Perché si possa parlare di “pensione anticipata” deve essere previsto uno sconto sui requisiti per accedere all’assegno previdenziale, cioè una riduzione dell’età pensionabile o degli anni di contributi da accumulare. L’Ape volontario e la Rita non comportano nulla di tutto ciò. È vero, sono due forme di reddito-ponte pensate per accompagnare il lavoratore fino alla maturazione dei requisiti per la pensione di vecchiaia.
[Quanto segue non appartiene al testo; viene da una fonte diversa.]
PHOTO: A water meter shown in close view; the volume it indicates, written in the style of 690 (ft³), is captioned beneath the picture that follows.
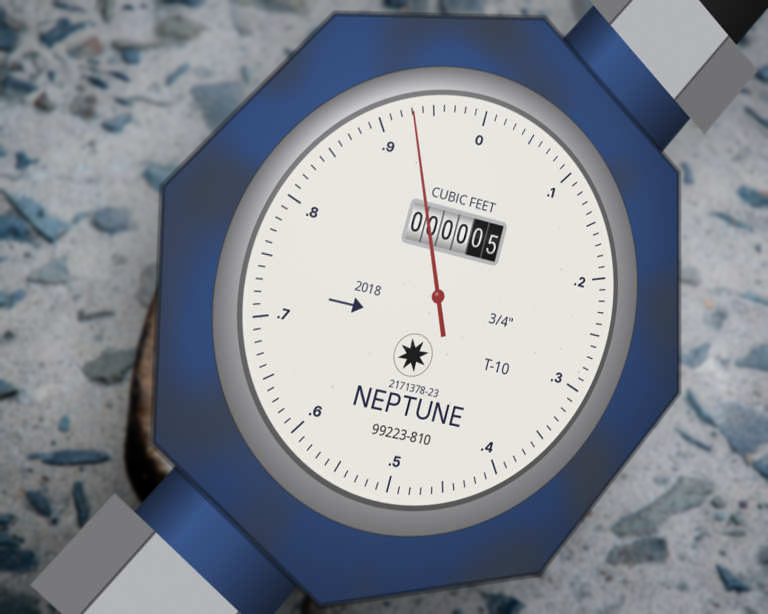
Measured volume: 4.93 (ft³)
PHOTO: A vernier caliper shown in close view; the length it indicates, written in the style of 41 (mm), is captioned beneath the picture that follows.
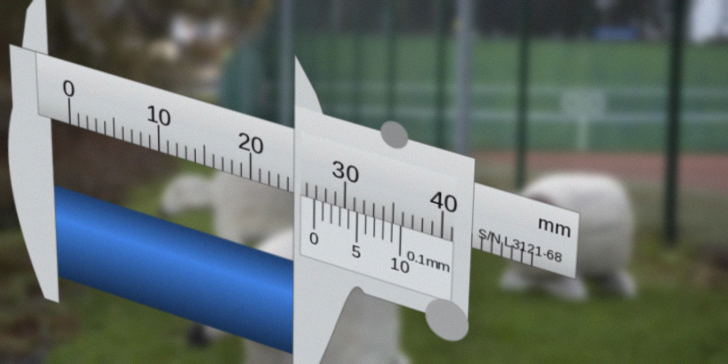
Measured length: 26.8 (mm)
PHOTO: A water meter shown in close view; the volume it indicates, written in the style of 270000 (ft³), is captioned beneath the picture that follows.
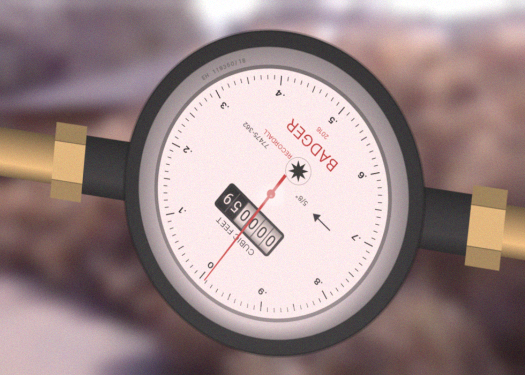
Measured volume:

Ma a pagare non è lo Stato, bensì il contribuente stesso, che di fatto si auto-finanzia.

 

Dell’anticipo pensionistico su base volontaria - in sostanza, un prestito bancario assicurato da restituire in 20 anni con una decurtazione della pensione - abbiamo già parlato diffusamente in altri articoli. Stavolta vediamo come funziona la Rita e quali rischi corre chi la sceglie.

 

Innanzitutto, non è una possibilità aperta a tutti, ma solo a chi ha versato soldi in un fondo di previdenza complementare per almeno cinque anni. Funziona così: il contribuente incassa ogni mese una parte dei risparmi che aveva messo da parte per la pensione integrativa e vive con quei soldi finché non raggiunge l’età richiesta per la pensione vera e propria (al momento l’asticella è a 66 anni e 7 mesi, ma dal 2019 salirà per tutti a 67 anni).

 

Diversamente da quanto accade con l’Ape volontario, le persone che incassano la Rita non possono continuare a lavorare. Per chi è disoccupato da meno di due anni, la rendita può durare al massimo cinque anni (perciò l’età minima richiesta è di 61 anni e 7 mesi, che saliranno a 62 dal primo gennaio 2019). Per chi invece non lavora da più di due anni, la Rita può durare fino a un decennio (di conseguenza l’età minima scende a 56 anni e 7 mesi, che diventeranno 57 dal 2019).

 

L’unico vero vantaggio è sul fronte fiscale. Alla Rita si applica infatti una ritenuta agevolata del 15%, che scende di un ulteriore 0,30% per ogni anno di partecipazione al fondo pensione oltre il 15esimo, fino a un’aliquota minima del 9%.

 

Il punto dolente riguarda i costi, che non sono fissi. Il contribuente può scegliere se utilizzare tutto o parte del capitale accumulato con la previdenza integrativa a seconda di quanto vuole ricevere ogni mese, ma chi aspira a un assegno uguale o simile all’ultimo stipendio sarà costretto a spendere molto. Secondo la società di consulenza Aon Hewitt, in media servono otto anni di versamenti al fondo previdenziale per pagarsi un anno di Rita. Il conto sale a 16 e 22 anni di iscrizione per finanziare anticipi di due e tre anni.

 

Il rischio è evidente: consumare facilmente i risparmi accumulati con la previdenza integrativa e in questo modo ridurre di parecchio (o addirittura azzerare) la pensione complementare a cui si avrà diritto una volta maturati i requisiti per il trattamento di vecchiaia. In altri termini, la Rita contrasta con le finalità della previdenza integrativa, il cui scopo è appunto integrare la pensione pubblica. Che spesso da sola non basta ad arrivare alla fine del mese.